*** Opening SUPPLIED TEXT ***
YOGA – Tips & Info

Tips and information on poses and how Yoga affects your health and body.

Yoga In Bed

Yoga Poses You Can Do Without Leaving Your Bed

 Good news for yogis and sleep-enthusiasts alike: You can take your practice to bed.

And there is good reason to do so: The ancient practice of yoga promotes a bounty of mind and body benefits, including things like strength and flexibility, stress relief and even a sunnier disposition.

“People underestimate the power of those few minutes before we get out of bed and rush into our day,” says Vyda Bielkus, co-founder of Boston’s HealthYoga Life,  “In those moments, we can set up some clear intentions and choices.”

According to a 2014 survey, most of us aren’t giving ourselves this moment to be mindful: 89 percent of 19-24-year-old smartphone owners reach for their cell within 15 minutes of waking up. Swapping that phone-checking habit for a a few artful stretches could be your ticket for a better day or a more restful slumber (63 percent of  a similar demographic take their devices to sleep with them). “Quieting the mind brings us back to center,” the yoga instructor says. “Yoga is a great way to unwind from stress or greet the day.”
*** Closing SUPPLIED TEXT ***
*** Opening SOURCE INFORMATION ***
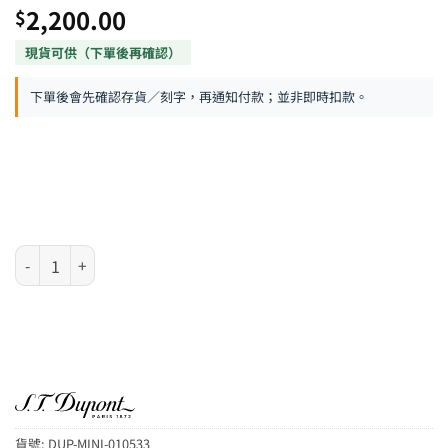
2,200.00
$
下單後會先確認存貨／刻字，再通知付款；並非即時扣款。
S.T. Dupont MINIJET 系列 – 白色夏威夷 噴射式防風火機 數量
貨號:
DUP-MINI-010533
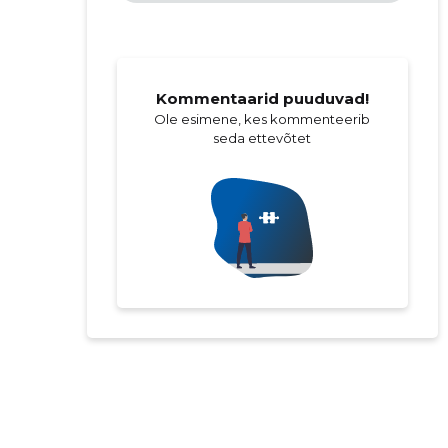
Kommentaarid puuduvad!
Ole esimene, kes kommenteerib
seda ettevõtet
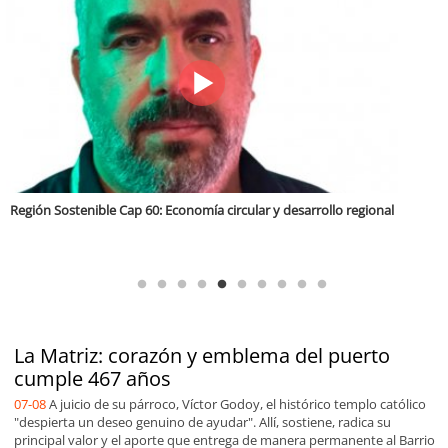
Tarapacá Región Sostenible Cap 64. Recuperación de vegas y Bofedales
La Matriz: corazón y emblema del puerto
cumple 467 años
07-08
A juicio de su párroco, Víctor Godoy, el histórico templo católico
"despierta un deseo genuino de ayudar". Allí, sostiene, radica su
principal valor y el aporte que entrega de manera permanente al Barrio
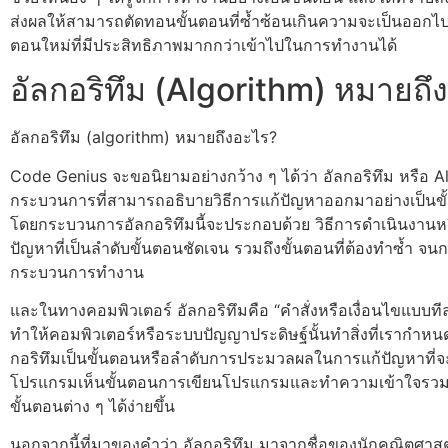
ส่งผลให้สามารถตัดทอนขั้นตอนที่ซ้ำซ้อนเกินความจะเป็นออกไป เเ
ตอนใหม่ที่มีประสิทธิภาพมากกว่าเข้าไปในการทำงานได้
อัลกอริทึม (Algorithm) หมายถึง
อัลกอริทึม (algorithm) หมายถึงอะไร?
Code Genius จะขอนิยามอย่างกว้าง ๆ ได้ว่า อัลกอริทึม หรือ A
กระบวนการที่สามารถอธิบายวิธีการแก้ปัญหาออกมาอย่างเป็นขั้
โดยกระบวนการอัลกอริทึมนี้จะประกอบด้วย วิธีการดำเนินงานห
ปัญหาที่เป็นลำดับขั้นตอนชัดเจน รวมถึงขั้นตอนที่ต้องทำซ้ำ จนกระ
กระบวนการทำงาน
และในทางคอมพิวเตอร์ อัลกอริทึมคือ “คำสั่งหรือเงื่อนไขแบบทีล
ทำให้คอมพิวเตอร์หรือระบบปัญญาประดิษฐ์นั้นทำสิ่งที่เรากำหนด
กอริทึมเป็นขั้นตอนหรือลำดับการประมวลผลในการแก้ปัญหาที่จะ
โปรแกรมเห็นขั้นตอนการเขียนโปรแกรมและทำความเข้าใจรว
ขั้นตอนต่าง ๆ ได้ง่ายขึ้น
นอกจากนี้ที่มาของคำว่า อัลกอริทึม มาจากชื่อของนักคณิตศาสต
*** Closing SOURCE INFORMATION ***
> ACTIONS TO TAKE
**1)** Using the yoga-in-bed article, decide whether each statement agrees with it. Answer yes or no and quote the words that decide it.
(a) The survey the article cites was conducted in 2014.
(b) Vyda Bielkus co-founded a yoga center in New York.
(c) According to the survey, 89 percent of 19-24-year-old smartphone owners reach for their phone within 30 minutes of waking up.
**2)** Answer these questions from the yoga-in-bed article.
(a) Which benefits of yoga does the article name?
(b) What percentage of a similar demographic take their devices to sleep with them?
(c) According to Vyda Bielkus, what can we set up in the minutes before getting out of bed?
**3)** Extend the yoga-in-bed article with a few sentences that pick up after its last sentence.

> RESPONSES PER TASK
**1)**
(a) Yes: "According to a 2014 survey"
(b) No: "co-founder of Boston’s HealthYoga Life"
(c) No: "reach for their cell within 15 minutes of waking up"

**2)**
(a) Strength and flexibility, stress relief, and a sunnier disposition.
(b) 63 percent.
(c) Clear intentions and choices.

**3)**
Before you get moving atop the covers, there are few things to keep in mind. Know that you won’t be able to go as far in a posture on the bed. A floor’s hard surface offers more support and resistance for stretch. And, take note of the sensations in your body: If anything hurts or feels too intense, plop yourself into child’s pose (see below) to recover. Now, check out these nine, mattress-approved poses below.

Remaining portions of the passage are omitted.